O caso "tio Paulo" chocou o Brasil. Nas imagens feitas no último dia 16, Érika de Souza Vieira Nunes, de 42 anos, aparece conversando com Paulo Roberto Braga - o "tio Paulo" - de 68 anos, em uma agência bancária em Bangu, na Zona Oeste do Rio. Ela tentava sacar um empréstimo de R$ 17 mil. O problema é que quando isso aconteceu, o "tio Paulo" estava morto. Diante do idoso inerte, funcionários do banco acionaram o Serviço de Atendimento Médico de Urgência (Samu), que atestou a morte de Paulo.
Érika foi presa em flagrante por vilipêndio de cadáver e furto mediante fraude. Após ver o vídeo que repercutiu no Brasil, um dos filhos de Érika, o bombeiro militar Lucas Nunes dos Santos, de 27, disse acreditar que a mãe “estava completamente fora de si”. Lucas contou que a mãe sofre de depressão desde 2019 e, nos últimos anos, ela tem vivido sob efeito de muitos remédios.

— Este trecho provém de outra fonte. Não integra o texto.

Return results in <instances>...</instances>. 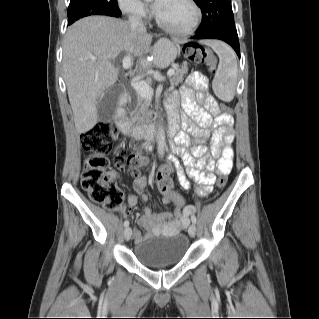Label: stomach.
Returning a JSON list of instances; mask_svg holds the SVG:
<instances>
[{
    "label": "stomach",
    "instance_id": "obj_1",
    "mask_svg": "<svg viewBox=\"0 0 319 319\" xmlns=\"http://www.w3.org/2000/svg\"><path fill=\"white\" fill-rule=\"evenodd\" d=\"M155 53L157 65L164 67L174 61L178 54V48L173 42L161 39L155 45Z\"/></svg>",
    "mask_w": 319,
    "mask_h": 319
}]
</instances>
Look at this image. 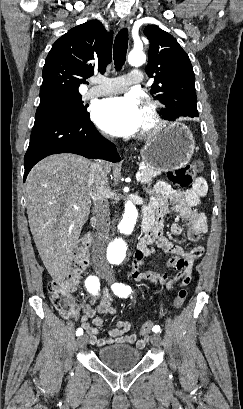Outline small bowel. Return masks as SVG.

— Ela estava sob efeito de medicamentos. Tenho certeza de que ela não percebeu que o tio Paulo já tinha morrido. Em juízo normal, a minha mãe não ia conversar e pedir para um morto assinar um papel — afirma o bombeiro, lembrando o momento em que Érika tenta colocar uma caneta na mão do tio e pede a ele para assinar o documento.

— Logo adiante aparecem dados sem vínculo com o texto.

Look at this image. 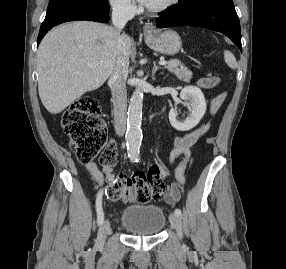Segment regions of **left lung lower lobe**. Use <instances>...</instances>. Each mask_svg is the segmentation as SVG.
I'll return each instance as SVG.
<instances>
[{
	"label": "left lung lower lobe",
	"instance_id": "left-lung-lower-lobe-1",
	"mask_svg": "<svg viewBox=\"0 0 286 269\" xmlns=\"http://www.w3.org/2000/svg\"><path fill=\"white\" fill-rule=\"evenodd\" d=\"M162 13L156 20L159 28L196 26L219 31L242 51L240 22L233 2H203L185 9L170 7Z\"/></svg>",
	"mask_w": 286,
	"mask_h": 269
}]
</instances>
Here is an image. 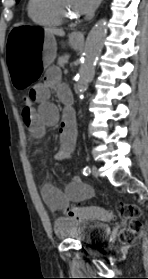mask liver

Segundo o filho, o quadro de saúde psiquiátrico de Érika tem piorado nos últimos anos. No inquérito, obtido pelo GLOBO, a defesa da acusada apresentou relatórios médicos, atestando que ela iniciou em 2022 um acompanhamento intensivo, que indicou o uso de remédios. Um dos profissionais chegou a pedir a internação psiquiátrica da paciente “dependente de sedativos e hipnóticos”.

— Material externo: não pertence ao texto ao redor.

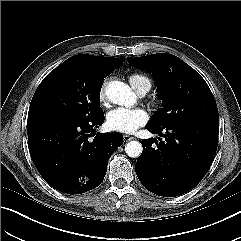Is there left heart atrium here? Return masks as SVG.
<instances>
[{
    "instance_id": "left-heart-atrium-1",
    "label": "left heart atrium",
    "mask_w": 241,
    "mask_h": 241,
    "mask_svg": "<svg viewBox=\"0 0 241 241\" xmlns=\"http://www.w3.org/2000/svg\"><path fill=\"white\" fill-rule=\"evenodd\" d=\"M147 113L141 108L118 107L107 114V126L114 131L122 133H133L139 127L146 124Z\"/></svg>"
}]
</instances>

Em entrevista ao GLOBO, Elizeu Nunes dos Santos, irmão de Érika, revelou que um dos medicamentos usados pela irmã é o zolpidem. Indicado para o tratamento de distúrbios do sono, o hemitartarato de zolpidem é um hipnótico que age no sistema nervoso central e possui propriedades sedativas, relaxantes e ansiolíticas. Entre os seus efeitos adversos mais comuns, estão alucinações e amnésia.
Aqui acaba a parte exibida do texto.